A key aspect of these 35 allegations flows from Kwitsel Tatel’s contentions that her treatment is illustrative of larger patterns that see the federal government take positions in court whose effect is to deny and negate rather than recognize and affirm the existence of Aboriginal and treaty rights as called for in Section 35 of the Constitution Act, 1982. My intention in my testimony is consider Kwitsel Tatel’s contentions with particular reference to the Sparrow ruling’s instruction, cited above, that the upholding of the Crown’s Honour must be “in keeping with the unique contemporary relationship, grounded in history and policy, between the Crown and Canada’s Aboriginal peoples.” What is this history to which the Supreme Court refers? What are the policies? Moreover, how are we to understand “the Crown” historically, today, and in the process of transition? In the context of Canada is “the Crown” a term that means the same as “the government?” Or does the term continue to have specific associations with that part of the government most closely associated with the institutions of monarchy?
I intend to address these questions, providing in the process an assessment of the background and antecedents to section 35 with reference to Kwitsel Tatel’s allegations concerning Finn Jensen and the Ministry of Justice. I will look more specifically at the collaboration between the Ministry of Justice and the Ministry of Aboriginal Affairs and Northern Development Canada in the Litigation Management and Resolution Branch. I contend that this unit operates according the wrongheaded principle that adhering to section 35 of Canada’s Constitution Act, 1982 entails liabilities rather assets for Canada. I intend to explore some specific examples of malfeasance in the supposedly “expert” representations of the positions of the Queen, the people, and the government of Canada in court cases involving historical interpretations pertaining to section 35.

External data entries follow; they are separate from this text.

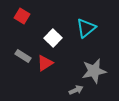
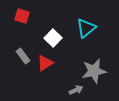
red square: rotated 14 degrees counterclockwise
gray rectangle: rotated 21 degrees clockwise
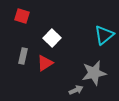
cyan triangle: moved 18 px right, 7 px down
white square: moved 1 px left
gray rectangle: rotated 49 degrees clockwise
gray star: moved 2 px down
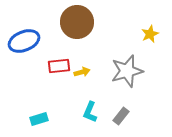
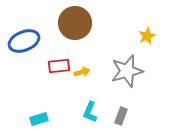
brown circle: moved 2 px left, 1 px down
yellow star: moved 3 px left, 2 px down
gray rectangle: rotated 18 degrees counterclockwise
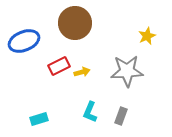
red rectangle: rotated 20 degrees counterclockwise
gray star: rotated 12 degrees clockwise
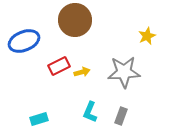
brown circle: moved 3 px up
gray star: moved 3 px left, 1 px down
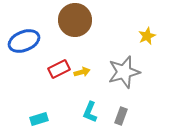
red rectangle: moved 3 px down
gray star: rotated 12 degrees counterclockwise
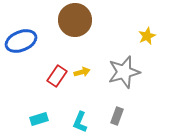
blue ellipse: moved 3 px left
red rectangle: moved 2 px left, 7 px down; rotated 30 degrees counterclockwise
cyan L-shape: moved 10 px left, 10 px down
gray rectangle: moved 4 px left
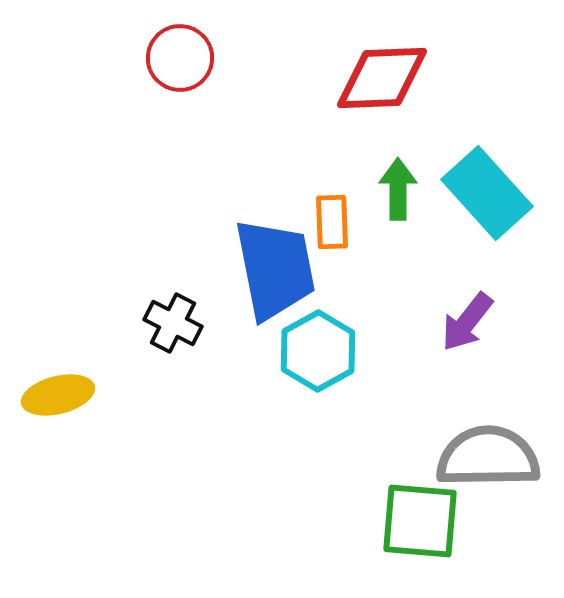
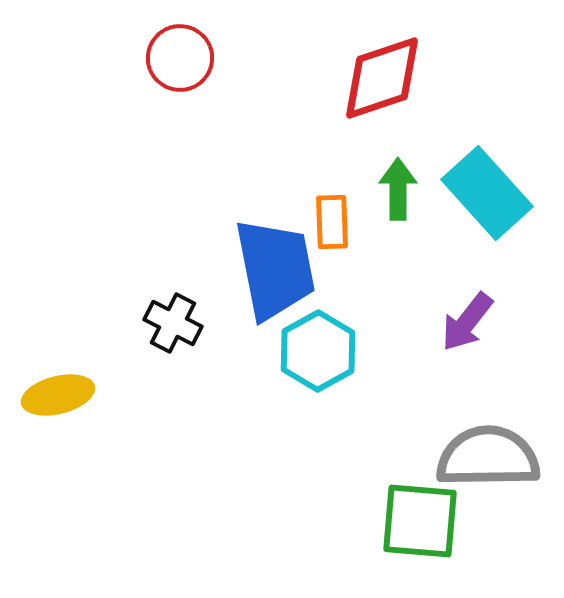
red diamond: rotated 16 degrees counterclockwise
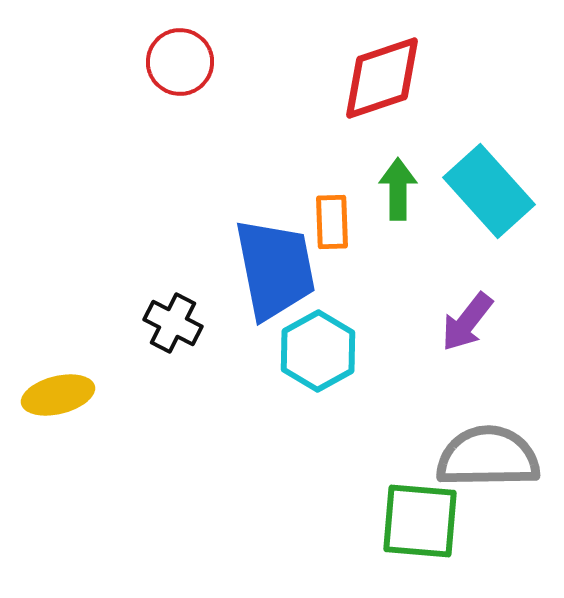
red circle: moved 4 px down
cyan rectangle: moved 2 px right, 2 px up
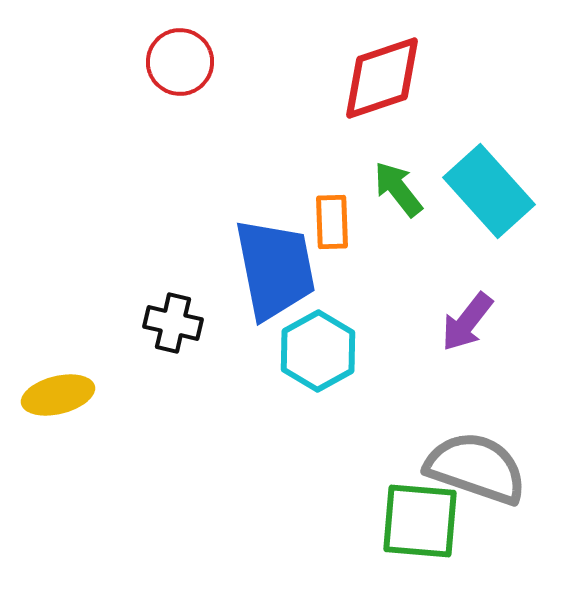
green arrow: rotated 38 degrees counterclockwise
black cross: rotated 14 degrees counterclockwise
gray semicircle: moved 12 px left, 11 px down; rotated 20 degrees clockwise
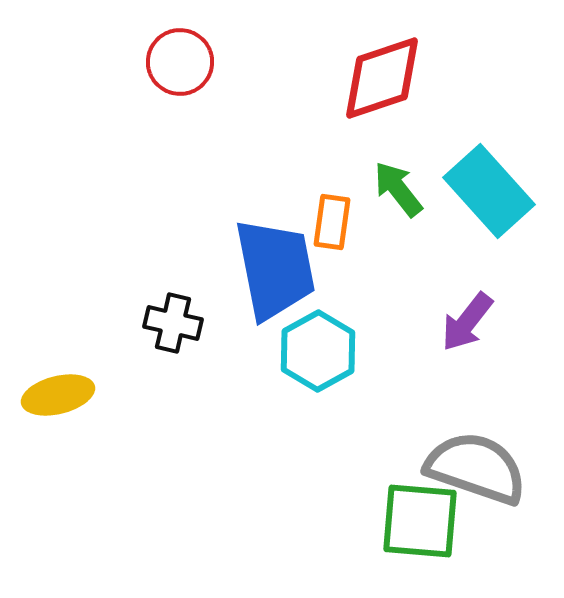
orange rectangle: rotated 10 degrees clockwise
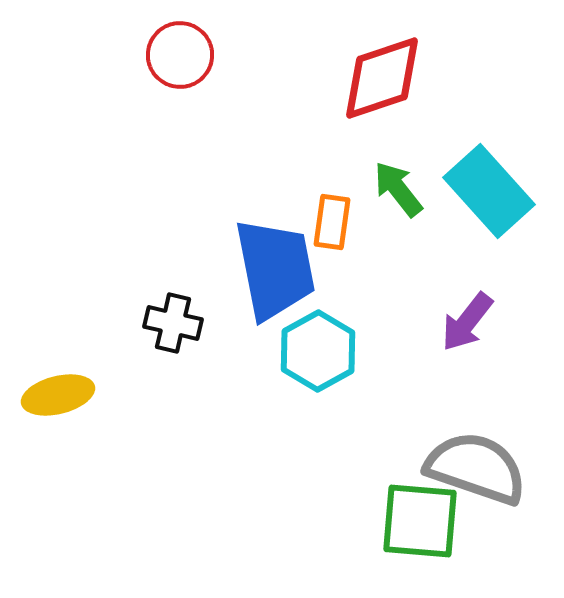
red circle: moved 7 px up
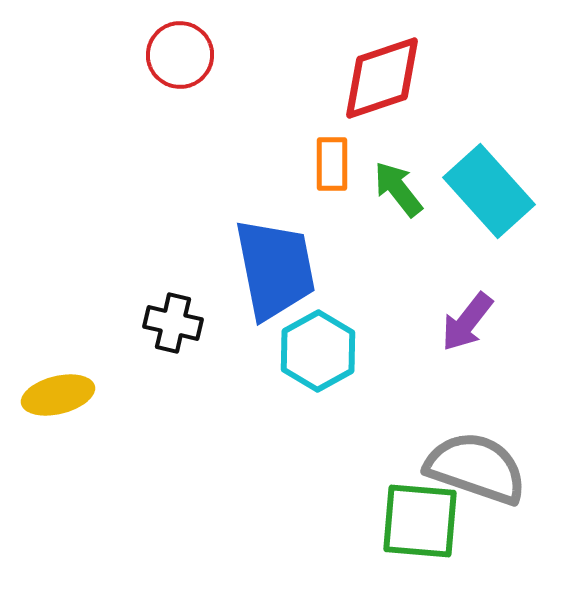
orange rectangle: moved 58 px up; rotated 8 degrees counterclockwise
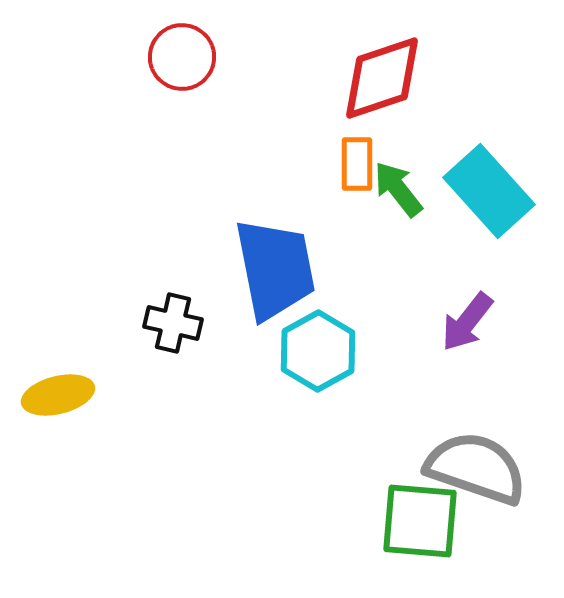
red circle: moved 2 px right, 2 px down
orange rectangle: moved 25 px right
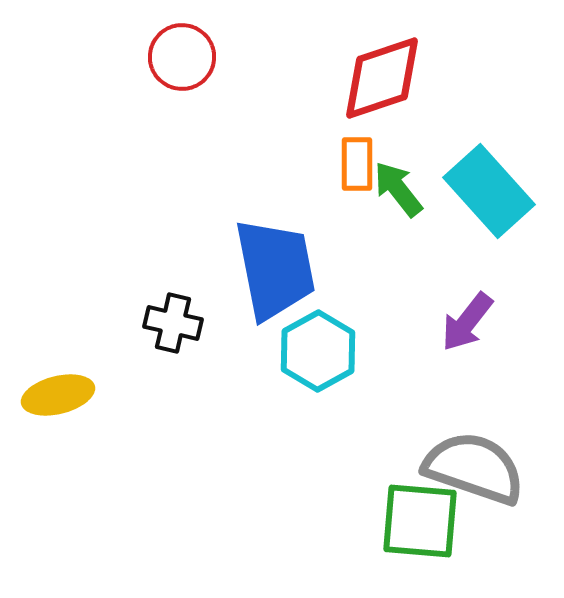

In the case of Kwitsel Tatel the Ministry of Justice has drawn prodigiously on public resources to do harm to its targeted Aboriginal fisher and her dependent children. Kwitsel Tatel has been, Mr. Jensen’s claims notwithstanding, effectively criminalized in this matter for activities that are the subject of ongoing treaty negotiations between the Crowns of Canada and BC and a portion of the Stó:lō fishing peoples of the Fraser Valley. The aggressiveness of this prosecution and persecution, to the direct financial benefit of a private contractor employed by the Ministry of Justice, runs contrary to the provision in the ruling on the Haida Nation case cited above. That provision stipulates that “the Crown, acting honourably, cannot cavalierly run roughshod over Aboriginal interests where claims affecting these interests are being seriously pursued in the process of treaty negotiation and proof.”
The federal Crown’s prosecution of Kwitsel Tatel reflects, in part, the unconstitutional content of the federal Fisheries Act and its attending regulations, including section 4 of the Aboriginal Communal Fishing Licenses Regulations. This complex of legislation and regulations is based on the unconstitutional notion that the Aboriginal right to fish flows exclusively from the specific provisions of the few Crown-Aboriginal treaties formalized in British Columbia. Such an approach fails to take into consideration that inherent Aboriginal rights form the basis on which treaty negotiations rest. Treaties are means to recognize and affirm pre-existing Aboriginal rights, not create new rights where no rights existed before.